YOUGHAL, IRELAND – Well… yesterday we got the news. If we have $100,000 in cash today… at the present rate of inflation, it will be worth only $95,000 by this time next year.
Keep it up for 14 years, and half your money will be wiped out.
Barron’s has the details:
On a year-over-year basis, consumer prices increased 5% in May, well above the prior month’s 4.2% rate and the 4.6% expected print. Core CPI was up 3.8% from a year earlier, up from a 3% pace in April and above the 3.4% rate economists predicted. Those are the fastest rates of consumer price inflation since June 2008 and June 1992, respectively.
But those are just numbers. Not even true numbers.
After the feds finish torturing them, with their “hedonic” and “seasonal” adjustments… they’ll be ready to say anything.
So, let’s just try to figure out what is really going on.
Not Just Numbers
This week, we’ve been exploring “inflation.” We noted that it is not just a matter of numbers. Or price increases.
Prices are information. They are meant to put their hand on the Bible and swear to tell us the truth about what things are worth and what they cost.
But when the feds “inflate” the currency, they suborn the witness.
Yet, despite the arm-twisting, bribery, and tomfoolery, the numbers are beginning to move forward.
Durables were up more than 10% in May 2021 compared to May 2020. Nondurables rose 7.4%. Services, not including energy, gained 2.9%. And energy itself rose 28.5%.
And now, say Federal Reserve governors, “Don’t listen to them; they don’t know what they’re talking about. They’re just passing through… Things will be back to normal soon.”
“Back to normal” for the Fed means something entirely different than what it means for us.
For them, “normal” is a fantasy world in which they can inflate all they want… but the price increases stay on Wall Street.
That is how “normal” has worked for the last 20 years. The Fed added $7 trillion to the nation’s monetary footing; the Dow more than tripled.
Of course, there was nothing “normal” about it. The Fed was simply inflating the wealth of the top 10% of the population, while deflating (relatively) the wealth of everyone else.
And therein, we have our motive.
To make a long story short, inflation is more like a handgun than a murder… more a means to an end – neither accidental nor unexpected – than an end in itself.
You’ll recall our definition of government: It’s how the elite control other people in order to protect and enhance their own power, wealth, and status.
In other words, government is always and everywhere a scam – in which the many are ripped off for the benefit of the few. Everything else is just detail.
Screwy and Absurd
And by the beginning of the 21st century, the coast was clear.

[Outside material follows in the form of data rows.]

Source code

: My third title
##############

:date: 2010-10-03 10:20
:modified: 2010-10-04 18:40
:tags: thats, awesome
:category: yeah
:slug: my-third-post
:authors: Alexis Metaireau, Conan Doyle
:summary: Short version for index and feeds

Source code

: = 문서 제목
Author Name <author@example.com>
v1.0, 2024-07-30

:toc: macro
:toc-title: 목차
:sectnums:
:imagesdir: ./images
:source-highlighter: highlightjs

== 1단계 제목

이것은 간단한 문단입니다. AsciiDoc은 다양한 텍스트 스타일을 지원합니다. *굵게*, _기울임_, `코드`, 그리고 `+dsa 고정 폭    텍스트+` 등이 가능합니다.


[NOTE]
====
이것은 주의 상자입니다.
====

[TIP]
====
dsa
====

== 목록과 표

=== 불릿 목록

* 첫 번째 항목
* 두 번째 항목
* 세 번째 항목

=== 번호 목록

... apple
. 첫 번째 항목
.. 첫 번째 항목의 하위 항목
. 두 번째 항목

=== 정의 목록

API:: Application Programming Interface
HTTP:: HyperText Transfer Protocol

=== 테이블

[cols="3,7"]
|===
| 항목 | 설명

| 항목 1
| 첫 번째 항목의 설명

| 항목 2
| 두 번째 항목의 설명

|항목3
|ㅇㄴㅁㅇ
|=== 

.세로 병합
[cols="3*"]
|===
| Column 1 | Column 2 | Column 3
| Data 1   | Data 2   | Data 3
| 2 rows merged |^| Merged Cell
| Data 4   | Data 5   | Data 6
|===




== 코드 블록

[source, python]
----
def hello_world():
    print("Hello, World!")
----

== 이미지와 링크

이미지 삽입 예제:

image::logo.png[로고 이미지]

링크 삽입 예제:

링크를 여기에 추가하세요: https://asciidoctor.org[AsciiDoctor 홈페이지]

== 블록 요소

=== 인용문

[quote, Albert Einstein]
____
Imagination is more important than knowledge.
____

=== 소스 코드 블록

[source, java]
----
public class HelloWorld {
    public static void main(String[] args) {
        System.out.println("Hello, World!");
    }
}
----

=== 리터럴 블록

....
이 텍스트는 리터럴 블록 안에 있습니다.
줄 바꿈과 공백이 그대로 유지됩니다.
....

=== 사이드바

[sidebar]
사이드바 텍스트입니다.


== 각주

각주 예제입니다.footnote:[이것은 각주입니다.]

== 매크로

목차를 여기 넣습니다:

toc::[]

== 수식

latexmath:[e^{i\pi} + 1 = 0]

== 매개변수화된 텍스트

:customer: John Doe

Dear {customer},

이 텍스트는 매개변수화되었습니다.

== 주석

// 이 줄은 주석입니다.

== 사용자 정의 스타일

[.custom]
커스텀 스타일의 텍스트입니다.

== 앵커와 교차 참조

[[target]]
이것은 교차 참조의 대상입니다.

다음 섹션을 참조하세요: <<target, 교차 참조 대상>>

And the few remaining “conservatives” in Congress, who might have insisted on balanced budgets and honest monetary policy, were disappearing.
The Fed went to work.
Over the next 20 years, it inflated the money supply (its balance sheet) some 10 times – that’s 10 times more than it had added to the system in the previous 209 years.
And in the 12 months from March 2020 – with a Republican in the White House until January – the Fed added money at a 75% annual rate. In the last full fiscal year, the federal government spent $3.1 trillion more than it raised in taxes.
It’s screwy and absurd. But it’s not all goofy fun.
A high price is not the same as a false price. And a “fraud” is not the same as an error.
Over the last 20 years, the elite – who control the federal government and the Federal Reserve – used “inflation” like thieves use handguns, to shift wealth from other people to themselves.
They inflated the elite sectors – Wall Street, government, education, medical care, big business… while earnings and household wealth for most people slumped. Wages in manufacturing (where they make things!) actually went down.
Here’s a little item that is making its way around the Twittersphere:
Since 1978, CEO compensation rose over 1,000% and only 11.9% for average workers.
For many years, we’ve been mostly alone in noticing – a lonely kook, loquendo solo pro se. Neither conservatives nor liberals… Democrats nor Republicans… believed it.
“The money will ‘trickle down,’” said Republicans. “It will stimulate the economy and help the poor,” said the Democrats.
Besides, “if we can get control in the next elections,” they each told voters, “everything will be put right.”
Inflation Scam Continues
And the grift continued.
Under George W. Bush, the Fed’s key interest rate was dropped 500 basis points in the recession/9-11 hysteria of 2001 – causing the housing bubble of 2005-2007.
Next, the quantitative easing program – under Barack Obama – took it up a notch, putting $3.6 trillion of new money into Wall Street.
Then along came the MAGA Man, with even bigger deficits… more spending… and an explosion of Fed money-printing.
It didn’t matter who was in the White House. The flimflam was deeper than partisan politics.
More than just rising prices, inflation is a scam perpetrated by the elite of both parties… against the common man.